Exercise data START

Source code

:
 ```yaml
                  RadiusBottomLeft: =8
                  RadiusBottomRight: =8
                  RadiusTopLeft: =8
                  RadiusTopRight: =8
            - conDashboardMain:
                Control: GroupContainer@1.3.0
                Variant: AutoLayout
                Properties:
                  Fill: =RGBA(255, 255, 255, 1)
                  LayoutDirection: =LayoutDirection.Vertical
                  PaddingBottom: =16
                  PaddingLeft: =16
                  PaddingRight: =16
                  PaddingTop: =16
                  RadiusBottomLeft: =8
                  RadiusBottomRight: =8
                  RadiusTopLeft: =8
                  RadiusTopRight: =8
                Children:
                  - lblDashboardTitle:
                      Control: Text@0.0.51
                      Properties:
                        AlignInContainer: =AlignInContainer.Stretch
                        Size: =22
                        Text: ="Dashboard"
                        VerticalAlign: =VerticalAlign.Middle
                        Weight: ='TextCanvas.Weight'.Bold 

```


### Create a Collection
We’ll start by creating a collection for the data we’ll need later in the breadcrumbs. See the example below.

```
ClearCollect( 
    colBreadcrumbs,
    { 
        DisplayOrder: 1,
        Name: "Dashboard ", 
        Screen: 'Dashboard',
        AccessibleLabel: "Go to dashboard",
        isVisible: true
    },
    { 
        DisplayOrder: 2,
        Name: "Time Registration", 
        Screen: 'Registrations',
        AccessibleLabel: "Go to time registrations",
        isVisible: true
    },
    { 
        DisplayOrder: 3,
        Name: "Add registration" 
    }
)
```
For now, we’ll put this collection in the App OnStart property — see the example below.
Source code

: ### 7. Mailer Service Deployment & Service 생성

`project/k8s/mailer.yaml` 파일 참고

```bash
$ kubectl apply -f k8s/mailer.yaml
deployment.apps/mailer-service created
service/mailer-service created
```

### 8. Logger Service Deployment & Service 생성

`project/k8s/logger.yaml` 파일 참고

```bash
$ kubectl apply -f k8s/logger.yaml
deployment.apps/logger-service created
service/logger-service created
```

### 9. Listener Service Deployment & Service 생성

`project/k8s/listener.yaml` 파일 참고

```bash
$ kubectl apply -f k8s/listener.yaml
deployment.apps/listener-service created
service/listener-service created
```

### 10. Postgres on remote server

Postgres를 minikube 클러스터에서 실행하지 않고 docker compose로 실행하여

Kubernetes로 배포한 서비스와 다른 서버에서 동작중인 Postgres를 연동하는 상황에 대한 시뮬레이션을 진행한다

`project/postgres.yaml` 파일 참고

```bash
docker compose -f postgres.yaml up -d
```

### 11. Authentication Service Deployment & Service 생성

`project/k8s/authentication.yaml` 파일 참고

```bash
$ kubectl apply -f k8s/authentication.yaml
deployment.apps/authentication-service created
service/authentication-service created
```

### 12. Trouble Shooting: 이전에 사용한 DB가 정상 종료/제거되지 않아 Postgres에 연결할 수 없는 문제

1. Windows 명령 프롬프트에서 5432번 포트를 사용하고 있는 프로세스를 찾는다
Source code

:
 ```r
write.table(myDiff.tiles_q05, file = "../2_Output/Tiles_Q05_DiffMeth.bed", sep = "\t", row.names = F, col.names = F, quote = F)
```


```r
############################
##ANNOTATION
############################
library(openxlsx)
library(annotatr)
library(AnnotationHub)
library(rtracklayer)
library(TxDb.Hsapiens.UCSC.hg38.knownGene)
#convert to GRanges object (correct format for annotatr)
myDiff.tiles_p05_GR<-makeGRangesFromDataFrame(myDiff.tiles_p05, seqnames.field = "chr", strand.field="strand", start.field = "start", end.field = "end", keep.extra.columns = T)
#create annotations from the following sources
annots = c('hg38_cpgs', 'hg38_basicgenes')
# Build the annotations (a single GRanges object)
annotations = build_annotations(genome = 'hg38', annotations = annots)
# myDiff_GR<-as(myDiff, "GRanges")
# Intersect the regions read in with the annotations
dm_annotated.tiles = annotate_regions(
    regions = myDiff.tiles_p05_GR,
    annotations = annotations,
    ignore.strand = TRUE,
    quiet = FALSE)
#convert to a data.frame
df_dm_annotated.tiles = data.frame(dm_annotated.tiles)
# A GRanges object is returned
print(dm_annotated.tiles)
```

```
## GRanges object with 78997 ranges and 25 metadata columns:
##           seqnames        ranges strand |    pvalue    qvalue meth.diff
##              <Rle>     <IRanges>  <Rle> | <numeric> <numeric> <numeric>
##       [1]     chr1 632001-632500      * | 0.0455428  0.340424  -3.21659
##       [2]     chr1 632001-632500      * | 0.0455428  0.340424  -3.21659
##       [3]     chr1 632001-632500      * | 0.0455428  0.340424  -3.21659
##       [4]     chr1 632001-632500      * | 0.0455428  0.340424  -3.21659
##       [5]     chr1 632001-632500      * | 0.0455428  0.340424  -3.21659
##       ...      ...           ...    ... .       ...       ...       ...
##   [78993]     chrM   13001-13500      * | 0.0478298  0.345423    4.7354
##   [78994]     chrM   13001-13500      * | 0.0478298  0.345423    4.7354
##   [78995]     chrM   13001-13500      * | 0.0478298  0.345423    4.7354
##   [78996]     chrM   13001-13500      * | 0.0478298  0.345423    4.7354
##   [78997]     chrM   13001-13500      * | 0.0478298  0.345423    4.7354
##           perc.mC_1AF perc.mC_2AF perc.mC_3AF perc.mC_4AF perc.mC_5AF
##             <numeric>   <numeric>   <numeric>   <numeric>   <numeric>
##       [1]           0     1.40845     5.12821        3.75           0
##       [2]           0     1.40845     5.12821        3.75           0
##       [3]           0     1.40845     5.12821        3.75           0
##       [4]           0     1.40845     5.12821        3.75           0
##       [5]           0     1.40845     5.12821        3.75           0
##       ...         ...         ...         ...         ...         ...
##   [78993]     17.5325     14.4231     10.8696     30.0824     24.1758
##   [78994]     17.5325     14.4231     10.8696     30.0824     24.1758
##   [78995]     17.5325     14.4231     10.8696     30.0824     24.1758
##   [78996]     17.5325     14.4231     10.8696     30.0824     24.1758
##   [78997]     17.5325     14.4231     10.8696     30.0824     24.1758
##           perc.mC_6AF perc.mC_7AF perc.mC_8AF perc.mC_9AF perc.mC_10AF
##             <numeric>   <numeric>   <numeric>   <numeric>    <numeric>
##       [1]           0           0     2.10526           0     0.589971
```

Exercise data END

(What is required) Search the entries above for lines holding the string "Screen", then report only how many there are.

(Reply to the task) 2